Exercise material:
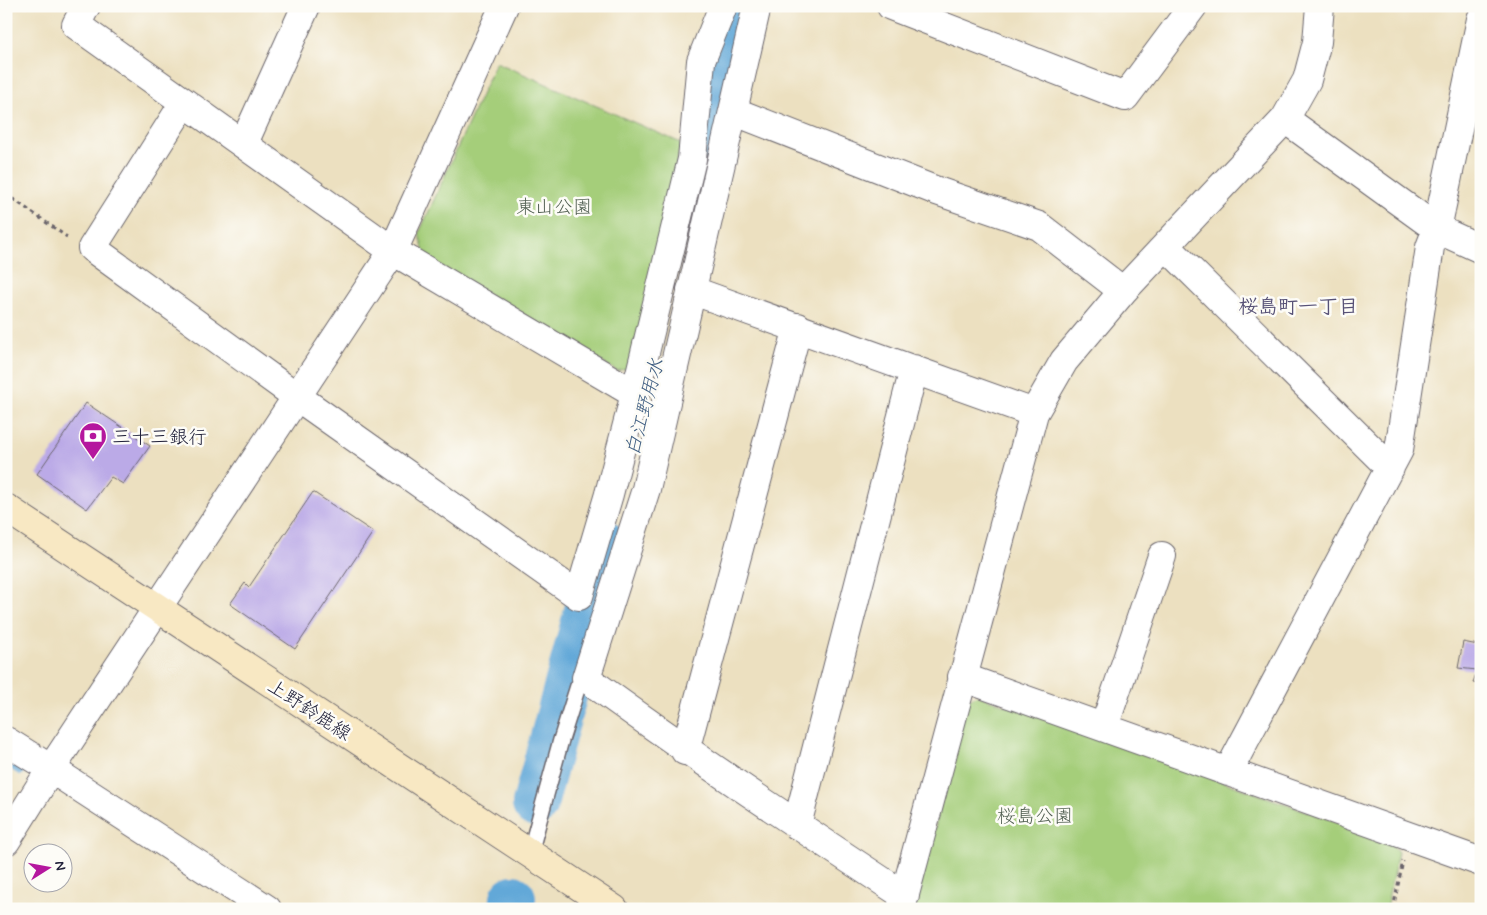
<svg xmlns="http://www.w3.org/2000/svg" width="1487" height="915" viewBox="0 0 1487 915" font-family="Mynerve,'Klee One',sans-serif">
	<rect width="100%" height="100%" fill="#fdfcf7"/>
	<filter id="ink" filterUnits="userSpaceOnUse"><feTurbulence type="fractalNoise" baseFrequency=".02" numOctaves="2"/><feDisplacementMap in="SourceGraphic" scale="10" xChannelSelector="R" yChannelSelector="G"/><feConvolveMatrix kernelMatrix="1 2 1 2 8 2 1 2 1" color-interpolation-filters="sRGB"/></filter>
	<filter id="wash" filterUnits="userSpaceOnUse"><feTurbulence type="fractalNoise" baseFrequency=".0096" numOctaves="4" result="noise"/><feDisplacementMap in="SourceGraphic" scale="20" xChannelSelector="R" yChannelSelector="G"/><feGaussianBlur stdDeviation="1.12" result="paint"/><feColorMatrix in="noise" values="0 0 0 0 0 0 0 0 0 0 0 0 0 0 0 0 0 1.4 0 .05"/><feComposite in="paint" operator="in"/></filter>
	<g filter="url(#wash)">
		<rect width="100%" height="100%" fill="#ece0c0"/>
		<path fill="#a5ce7a" stroke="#64785a" d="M496 62 681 143 632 367 617 371 425 257 419 233Z
			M977 695 1388 840 1398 852 1386 909H915L966 701Z"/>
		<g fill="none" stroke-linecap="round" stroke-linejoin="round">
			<path stroke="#62a8d8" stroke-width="8" d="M6 762 20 771"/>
			<path stroke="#62a8d8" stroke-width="46" d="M694 200 728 51 741 6
				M535 804 605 544
				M512 909 513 898"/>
		</g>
		<g id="blocks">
			<path fill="#bbaae7" d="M86 403 150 446 123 484 111 477 87 509 37 474Z
				M313 492 373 532 295 649 230 604 245 583 249 587Z
				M1480 637H1481V684L1473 683 1477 670 1458 668 1463 642 1478 645Z"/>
		</g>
	</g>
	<g filter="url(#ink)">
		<use href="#blocks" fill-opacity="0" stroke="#69646a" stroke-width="1"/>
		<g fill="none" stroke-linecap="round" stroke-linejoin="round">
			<g stroke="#69646a" stroke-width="18">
				<path id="lane" d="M530 853 561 740 578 686 586 678"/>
			</g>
			<g stroke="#69646a" stroke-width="30">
				<path id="street" d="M86 6 76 25 393 251 51 769 267 909
					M504 6 393 251 635 394 692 159 701 61 723 6
					M891 6 1125 97 1193 6
					M184 103 92 248 296 396 579 596 609 494 635 394
					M733 111 757 6
					M1285 119 1437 229 1481 249
					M244 143 306 6
					M1167 247 1390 468
					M691 290 1034 413 901 909
					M1034 413 1064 361 1123 291 1285 119 1307 80 1317 42 1320 6
					M962 677 1481 862
					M1104 727 1162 556
					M6 741 51 769 6 841
					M685 751 798 327
					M1228 772 1399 450 1430 247 1437 229 1481 19
					M797 825 914 369
					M905 896C797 825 690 754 586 678L646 489 733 111 937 191 1039 226 1123 291"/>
			</g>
			<g stroke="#69646a" stroke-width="30">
				<path id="secondary" d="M6 508 614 909"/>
			</g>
			<path stroke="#69646a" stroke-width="3" stroke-dasharray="4 4" stroke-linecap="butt" d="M6 194 67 237
				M1393 909 1403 861"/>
			<use href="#lane" stroke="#fff" stroke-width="15"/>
			<use href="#street" stroke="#fff" stroke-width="28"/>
			<use href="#secondary" stroke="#f8e8c3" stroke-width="28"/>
		</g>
	</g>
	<defs>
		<g id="bank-pin" transform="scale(1.4375)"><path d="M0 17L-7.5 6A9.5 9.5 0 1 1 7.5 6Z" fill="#b5179e" stroke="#fdfcf7"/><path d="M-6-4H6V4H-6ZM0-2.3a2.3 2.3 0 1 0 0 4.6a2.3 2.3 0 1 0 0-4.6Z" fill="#fff"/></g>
	</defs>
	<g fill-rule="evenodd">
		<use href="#bank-pin" x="93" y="436"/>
	</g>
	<g text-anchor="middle" stroke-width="5" stroke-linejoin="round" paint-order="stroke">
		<g font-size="19" fill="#505e51" stroke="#fdfcf7">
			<text x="554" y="213">東山公園</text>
			<text x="1035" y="822">桜島公園</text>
		</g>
		<g font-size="19" fill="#22223b" stroke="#fdfcf7" text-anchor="start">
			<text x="112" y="443">三十三銀行</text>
		</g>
		<g font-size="19" fill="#22223b" stroke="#fdfcf7">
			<text transform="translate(310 709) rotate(33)" y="7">上野鈴鹿線</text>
		</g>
		<g font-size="20" font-weight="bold" fill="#585277" stroke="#fdfcf7">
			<text x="1298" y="313">桜島町一丁目</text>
		</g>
		<g font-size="20" font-style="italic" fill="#3f5e82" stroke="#fdfcf7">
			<text transform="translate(644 407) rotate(-75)" y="7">白江野用水</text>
		</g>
	</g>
	<rect width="1487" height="915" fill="none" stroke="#fdfcf7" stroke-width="25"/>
	<g transform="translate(48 868) rotate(79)"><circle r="24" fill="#fdfcf7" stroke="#a5a5ac"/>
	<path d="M0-4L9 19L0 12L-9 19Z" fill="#b5179e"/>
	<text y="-8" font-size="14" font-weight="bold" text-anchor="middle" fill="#22223b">N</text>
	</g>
</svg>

Directions for this task: Each line in the material with "paint" in it must be reported.

Completed task:
	<filter id="wash" filterUnits="userSpaceOnUse"><feTurbulence type="fractalNoise" baseFrequency=".0096" numOctaves="4" result="noise"/><feDisplacementMap in="SourceGraphic" scale="20" xChannelSelector="R" yChannelSelector="G"/><feGaussianBlur stdDeviation="1.12" result="paint"/><feColorMatrix in="noise" values="0 0 0 0 0 0 0 0 0 0 0 0 0 0 0 0 0 1.4 0 .05"/><feComposite in="paint" operator="in"/></filter>
	<g text-anchor="middle" stroke-width="5" stroke-linejoin="round" paint-order="stroke">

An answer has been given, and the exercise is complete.